---- TASK INPUTS

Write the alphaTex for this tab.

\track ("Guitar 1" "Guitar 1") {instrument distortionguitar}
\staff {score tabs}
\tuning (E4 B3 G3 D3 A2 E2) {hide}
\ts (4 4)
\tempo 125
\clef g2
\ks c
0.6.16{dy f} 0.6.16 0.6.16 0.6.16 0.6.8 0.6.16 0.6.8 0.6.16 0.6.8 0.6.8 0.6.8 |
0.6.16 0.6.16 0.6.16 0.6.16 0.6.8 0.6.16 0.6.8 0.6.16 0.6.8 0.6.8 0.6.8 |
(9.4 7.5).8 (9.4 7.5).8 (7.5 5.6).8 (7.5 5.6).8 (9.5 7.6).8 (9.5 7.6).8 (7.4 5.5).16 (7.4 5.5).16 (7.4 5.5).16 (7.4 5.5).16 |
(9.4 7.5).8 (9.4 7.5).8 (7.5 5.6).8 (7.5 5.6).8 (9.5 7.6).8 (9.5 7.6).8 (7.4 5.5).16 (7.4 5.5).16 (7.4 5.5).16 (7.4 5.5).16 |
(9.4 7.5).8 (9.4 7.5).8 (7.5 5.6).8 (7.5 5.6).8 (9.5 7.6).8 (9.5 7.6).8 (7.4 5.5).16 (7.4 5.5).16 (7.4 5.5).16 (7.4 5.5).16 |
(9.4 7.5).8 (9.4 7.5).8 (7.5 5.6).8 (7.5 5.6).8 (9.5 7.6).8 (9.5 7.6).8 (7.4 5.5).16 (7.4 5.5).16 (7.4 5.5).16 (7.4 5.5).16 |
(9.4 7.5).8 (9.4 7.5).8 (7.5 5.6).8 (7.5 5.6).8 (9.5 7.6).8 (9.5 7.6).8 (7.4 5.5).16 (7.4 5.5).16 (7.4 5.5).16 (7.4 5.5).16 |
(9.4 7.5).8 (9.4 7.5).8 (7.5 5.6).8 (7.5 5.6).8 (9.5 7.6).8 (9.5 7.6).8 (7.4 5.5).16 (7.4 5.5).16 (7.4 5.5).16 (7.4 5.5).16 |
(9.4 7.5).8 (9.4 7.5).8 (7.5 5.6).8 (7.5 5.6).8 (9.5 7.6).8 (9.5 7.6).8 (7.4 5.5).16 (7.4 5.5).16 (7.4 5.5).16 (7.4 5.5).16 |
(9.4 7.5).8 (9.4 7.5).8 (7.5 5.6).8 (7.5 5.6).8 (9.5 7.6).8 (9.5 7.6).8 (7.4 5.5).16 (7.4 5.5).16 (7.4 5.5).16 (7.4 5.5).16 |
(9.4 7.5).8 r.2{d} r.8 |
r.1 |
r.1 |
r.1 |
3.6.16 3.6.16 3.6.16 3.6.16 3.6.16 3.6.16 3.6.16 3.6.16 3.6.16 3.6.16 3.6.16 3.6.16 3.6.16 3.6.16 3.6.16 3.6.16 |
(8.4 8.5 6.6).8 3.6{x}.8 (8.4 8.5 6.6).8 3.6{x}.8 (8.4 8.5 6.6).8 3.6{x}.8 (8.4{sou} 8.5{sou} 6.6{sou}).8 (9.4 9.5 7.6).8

--------
---- TASK INPUTS

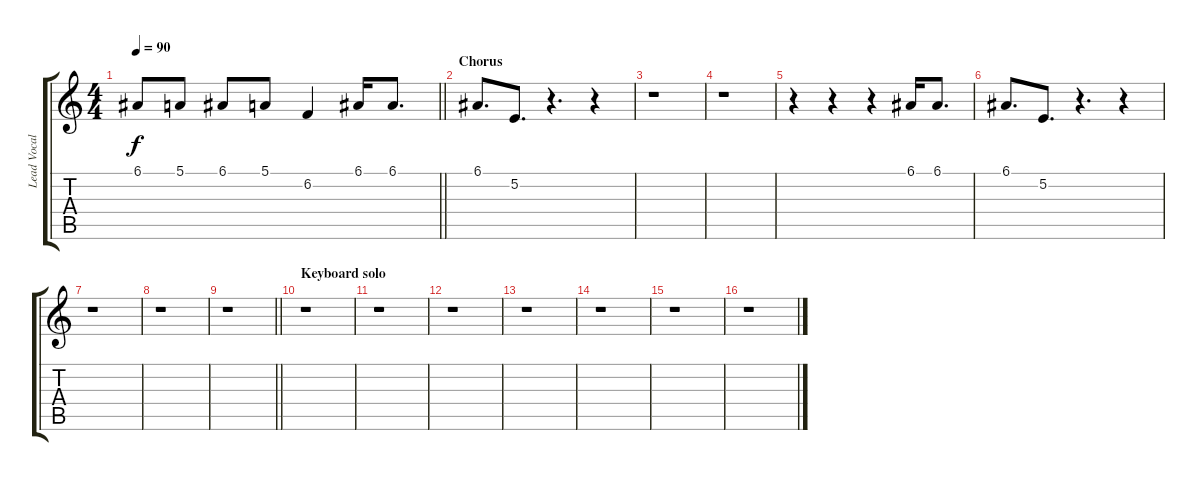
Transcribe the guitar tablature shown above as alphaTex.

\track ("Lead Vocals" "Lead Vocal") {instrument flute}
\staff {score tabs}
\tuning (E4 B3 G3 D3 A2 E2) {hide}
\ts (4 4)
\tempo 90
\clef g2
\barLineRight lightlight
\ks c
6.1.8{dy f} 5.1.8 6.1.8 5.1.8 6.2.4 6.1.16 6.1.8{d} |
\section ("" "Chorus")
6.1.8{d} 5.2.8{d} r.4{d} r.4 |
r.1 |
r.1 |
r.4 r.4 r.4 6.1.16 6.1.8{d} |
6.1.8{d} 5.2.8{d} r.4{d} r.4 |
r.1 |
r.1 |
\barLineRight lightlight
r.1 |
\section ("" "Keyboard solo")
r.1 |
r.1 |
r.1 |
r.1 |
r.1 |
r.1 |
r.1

--------
---- TASK INPUTS

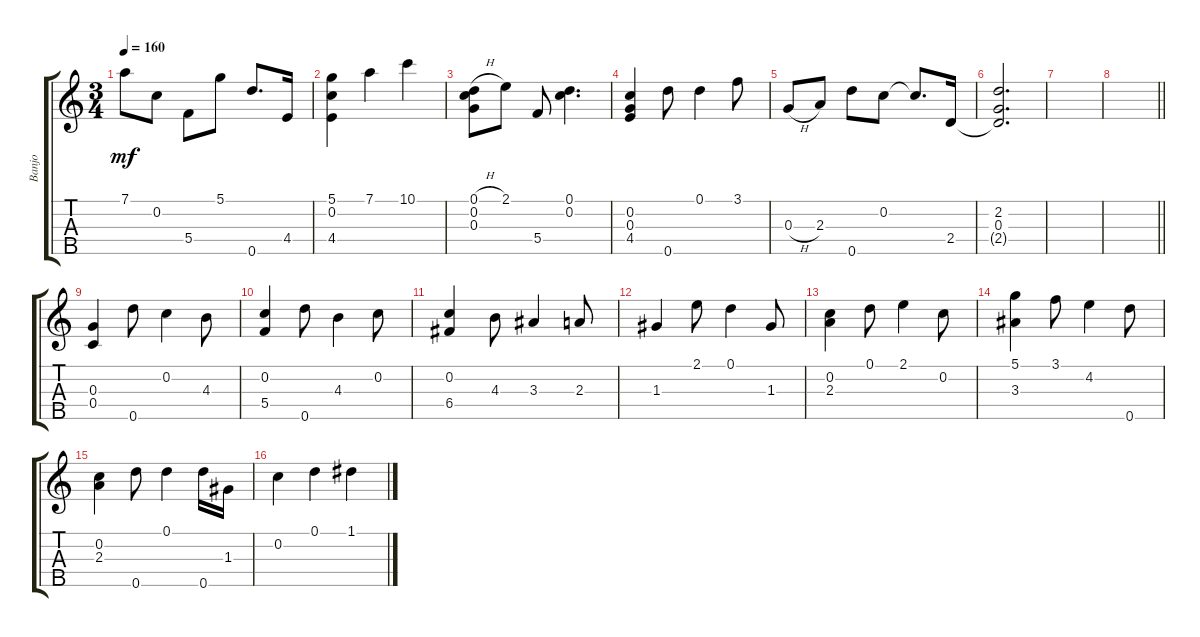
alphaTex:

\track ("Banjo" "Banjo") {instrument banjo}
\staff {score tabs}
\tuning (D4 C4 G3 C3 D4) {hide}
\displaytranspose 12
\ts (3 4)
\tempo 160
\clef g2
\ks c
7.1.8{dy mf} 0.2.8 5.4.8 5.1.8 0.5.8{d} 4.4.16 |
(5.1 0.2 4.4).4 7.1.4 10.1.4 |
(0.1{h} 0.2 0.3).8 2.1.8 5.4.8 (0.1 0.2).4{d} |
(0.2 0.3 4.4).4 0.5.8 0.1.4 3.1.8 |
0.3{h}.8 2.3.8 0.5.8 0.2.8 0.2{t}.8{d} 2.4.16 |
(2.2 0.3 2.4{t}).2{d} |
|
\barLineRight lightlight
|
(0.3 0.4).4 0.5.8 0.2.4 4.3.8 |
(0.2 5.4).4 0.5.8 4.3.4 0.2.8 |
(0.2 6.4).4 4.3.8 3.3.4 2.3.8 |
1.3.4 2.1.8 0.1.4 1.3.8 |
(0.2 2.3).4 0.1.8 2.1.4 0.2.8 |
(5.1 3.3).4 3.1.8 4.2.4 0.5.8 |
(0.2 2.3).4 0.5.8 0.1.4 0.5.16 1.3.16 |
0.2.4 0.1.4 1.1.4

--------

EXERCISE DETAILS –
Please collect every line in the items above that contains the word "alphaTex", with case counting, and copy each one out.

SOLUTION TO THIS PROBLEM –
Write the alphaTex for this tab.
Transcribe the guitar tablature shown above as alphaTex.
alphaTex:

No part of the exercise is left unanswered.